▶ Your tasks
(a) In the article on the trans-Atlantic slave trade database, how many voyages does "Voyages" hold searchable information on?
(b) Extend the article on the trans-Atlantic slave trade database, beginning after its final sentence.

▶ Provided text
· · · ·

Sunday, December 7, 2008

University Celebrates Trans-Atlantic Slave Trade Database


A new Web database created by historians may help millions of blacks find out more about their African ancestors who were forced onto slave ships, connecting them to their heritage in a way that white Europeans have done for years.

The project called, "Voyages: The Trans-Atlantic Slave Trade Database" launched Friday during a conference at Emory University marking the bicentennial of the official end of the trans-Atlantic slave trade in 1808. The University sponsored the two-year interactive project.

"It's basically doing for people of African descent what already exists for people of European descent in the Americas," said Emory history professor David Eltis, who helped direct the project.

The database documents the slave trade from Africa to the New World that took place over three centuries — between the 1500s and 1800s — and includes searchable information on nearly 35,000 trips and the names of 70,000 human cargo.

Users can search data on more than 95 percent of all voyages that left ports from England — the country with the second-largest slave trade — and documents two-thirds of all slave trade voyages between 1514 and 1866.

Eltis said blacks looking to trace their slave roots have begun turning to genealogy and DNA, and "Voyages" could help give a fuller picture of slavery for a culture stripped of its heritage.

However, because the database lists the slaves' African names, which were later Westernized, researching an ancestor by name is difficult.

"It's not a super tool for genealogists because you cannot make that connection from ancestor to voyager, but it does give a context," said Eltis
.

· · · ·

▶ Dataset
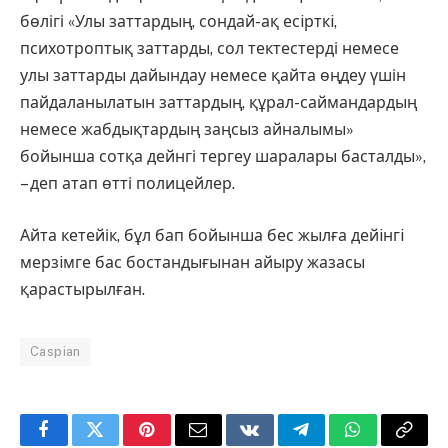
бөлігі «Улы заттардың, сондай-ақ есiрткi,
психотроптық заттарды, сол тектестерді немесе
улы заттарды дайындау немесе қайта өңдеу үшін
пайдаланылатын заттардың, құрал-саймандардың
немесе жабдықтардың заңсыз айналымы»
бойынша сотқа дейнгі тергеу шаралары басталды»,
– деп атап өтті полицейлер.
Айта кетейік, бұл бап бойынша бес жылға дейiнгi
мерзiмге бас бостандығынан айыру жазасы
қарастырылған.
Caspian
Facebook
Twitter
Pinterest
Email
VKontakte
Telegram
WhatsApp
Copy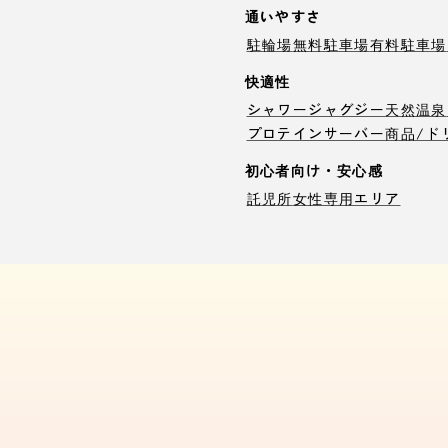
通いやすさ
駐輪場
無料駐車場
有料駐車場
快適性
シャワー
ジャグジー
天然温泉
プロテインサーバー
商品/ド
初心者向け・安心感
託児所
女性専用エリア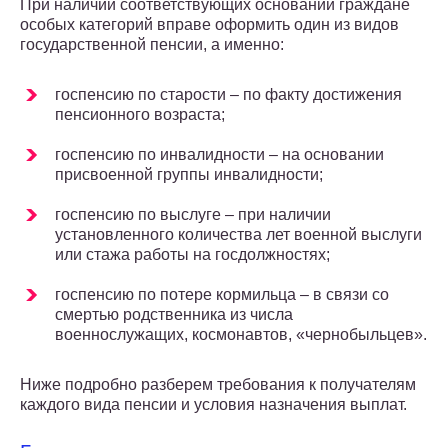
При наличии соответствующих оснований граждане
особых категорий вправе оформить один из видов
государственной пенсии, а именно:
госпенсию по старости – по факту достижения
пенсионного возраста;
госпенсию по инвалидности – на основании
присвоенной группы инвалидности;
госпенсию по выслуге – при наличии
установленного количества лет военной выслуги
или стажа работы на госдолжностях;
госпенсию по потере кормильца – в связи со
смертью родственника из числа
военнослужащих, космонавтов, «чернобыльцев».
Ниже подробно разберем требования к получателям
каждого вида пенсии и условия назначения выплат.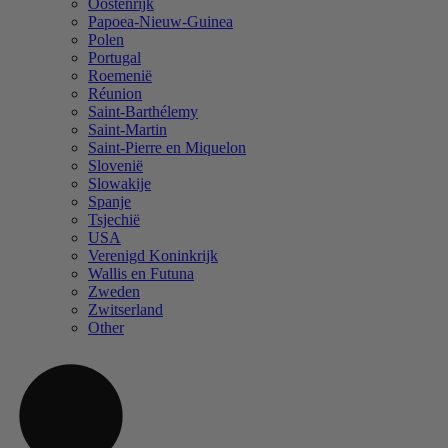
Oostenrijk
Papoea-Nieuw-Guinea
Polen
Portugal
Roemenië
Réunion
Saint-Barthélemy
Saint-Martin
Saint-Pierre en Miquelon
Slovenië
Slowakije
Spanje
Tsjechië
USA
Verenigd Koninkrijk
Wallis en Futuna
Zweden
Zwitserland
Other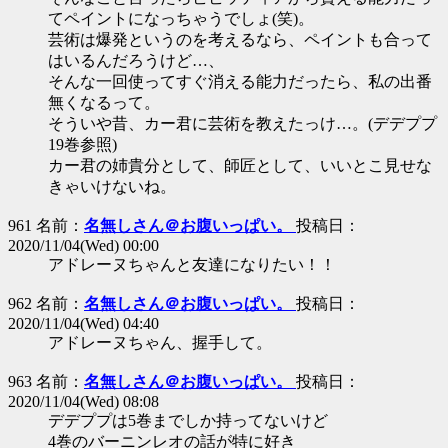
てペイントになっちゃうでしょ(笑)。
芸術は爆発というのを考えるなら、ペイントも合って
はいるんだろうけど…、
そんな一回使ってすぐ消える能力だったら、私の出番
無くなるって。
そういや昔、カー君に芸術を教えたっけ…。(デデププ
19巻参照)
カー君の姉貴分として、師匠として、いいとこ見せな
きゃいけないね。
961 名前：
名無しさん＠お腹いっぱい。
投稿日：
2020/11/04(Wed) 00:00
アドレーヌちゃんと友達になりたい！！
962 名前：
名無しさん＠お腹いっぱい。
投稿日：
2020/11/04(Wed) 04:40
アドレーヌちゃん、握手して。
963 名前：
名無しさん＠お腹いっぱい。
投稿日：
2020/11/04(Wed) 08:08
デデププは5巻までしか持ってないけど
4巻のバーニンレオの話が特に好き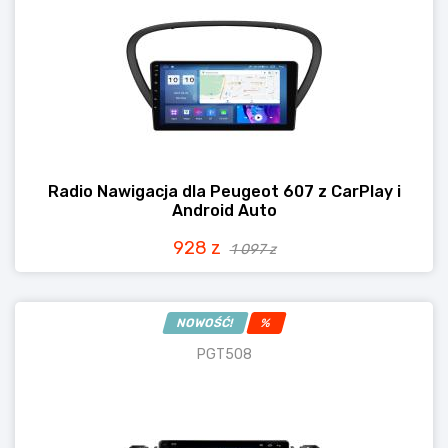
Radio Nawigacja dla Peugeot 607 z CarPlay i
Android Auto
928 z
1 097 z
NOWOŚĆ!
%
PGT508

· · · ·

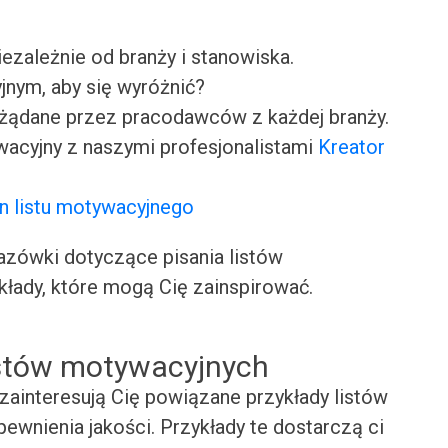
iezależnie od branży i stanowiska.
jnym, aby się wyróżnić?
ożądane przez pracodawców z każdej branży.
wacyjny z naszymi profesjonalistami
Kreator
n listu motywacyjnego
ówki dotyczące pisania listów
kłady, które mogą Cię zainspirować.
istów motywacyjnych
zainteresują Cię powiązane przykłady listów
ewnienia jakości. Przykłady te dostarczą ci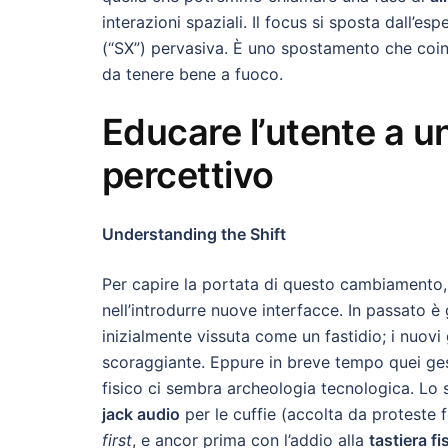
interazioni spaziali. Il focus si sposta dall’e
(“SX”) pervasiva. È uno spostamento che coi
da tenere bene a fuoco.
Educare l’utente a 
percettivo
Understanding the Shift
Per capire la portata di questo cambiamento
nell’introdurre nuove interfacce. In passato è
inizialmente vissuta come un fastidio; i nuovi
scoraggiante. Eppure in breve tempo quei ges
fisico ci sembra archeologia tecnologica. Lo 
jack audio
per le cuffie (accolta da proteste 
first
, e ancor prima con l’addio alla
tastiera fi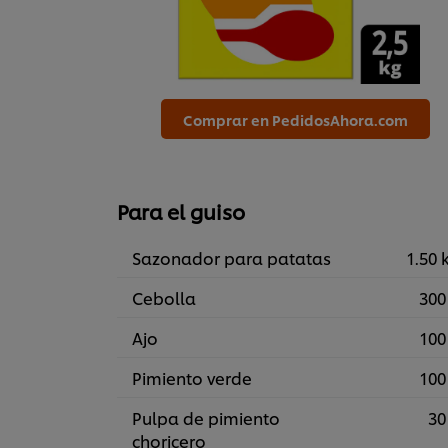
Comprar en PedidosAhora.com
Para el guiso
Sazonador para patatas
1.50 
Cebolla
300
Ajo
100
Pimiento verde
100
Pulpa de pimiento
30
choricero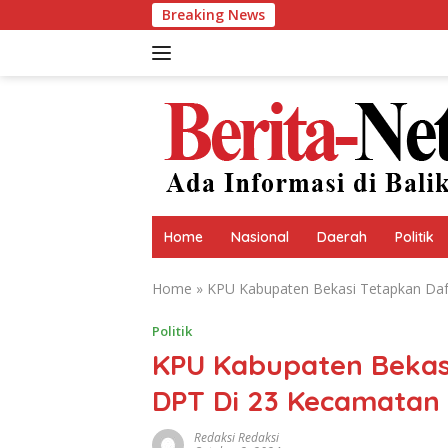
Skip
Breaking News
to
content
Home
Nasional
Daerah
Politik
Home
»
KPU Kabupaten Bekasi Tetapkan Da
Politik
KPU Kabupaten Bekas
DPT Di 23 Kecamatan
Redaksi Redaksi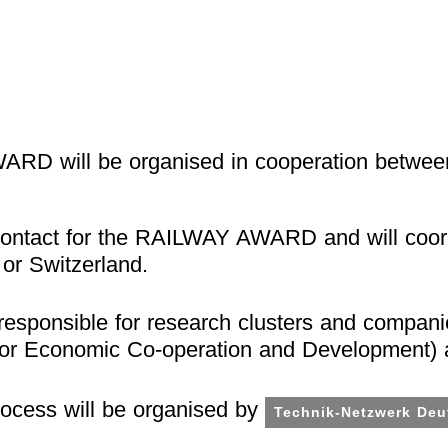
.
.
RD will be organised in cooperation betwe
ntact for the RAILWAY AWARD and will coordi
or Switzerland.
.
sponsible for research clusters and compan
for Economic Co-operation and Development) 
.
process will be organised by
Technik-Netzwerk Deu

· · · ·

▶ List of answers
(a) Nearly 35,000 voyages.

(b)
But Emory history professor Leslie Harris, author of the book "In the Shadow of Slavery: African Americans in New York City, 1626-1863, said for someone who knows that an ancestor was enslaved in a certain part of the South, the database might help them trace from where in Africa they most likely came.


Credits: Image Wikipedia, On The Net:, Emory University, Source: red Orbit staff

5 comments:

African Ascension said...
This comment has been removed by the author.
Anonymous said...

1.
6:35 pm, 29 November, 2008 р.
cd key | IBM.COM IBM - United States says:

[...] Voyages: The Trans-Atlantic Slave Trade Database … was originally a collaborative project based out of Harvard University, and debuted on CD-ROM in 1999. Since that time, David Eltis, a key collaborator, has moved the project to Emory. The database has been substantially updated in the last nine years, growing from more than 27,000 voyages to nearly 35,000 … [...]

Anonymous said...

This is long overdue an important site for all Americans.

Anonymous said...

My immediate reaction to the map was that it is intentionally deceptive. My understanding is that substantial numbers of the slaves who were transported to the Caribbean were intended for and wound up in the US.

Perhaps I am wrong…

Anonymous said...

If only Emory could do this with the current slave trade.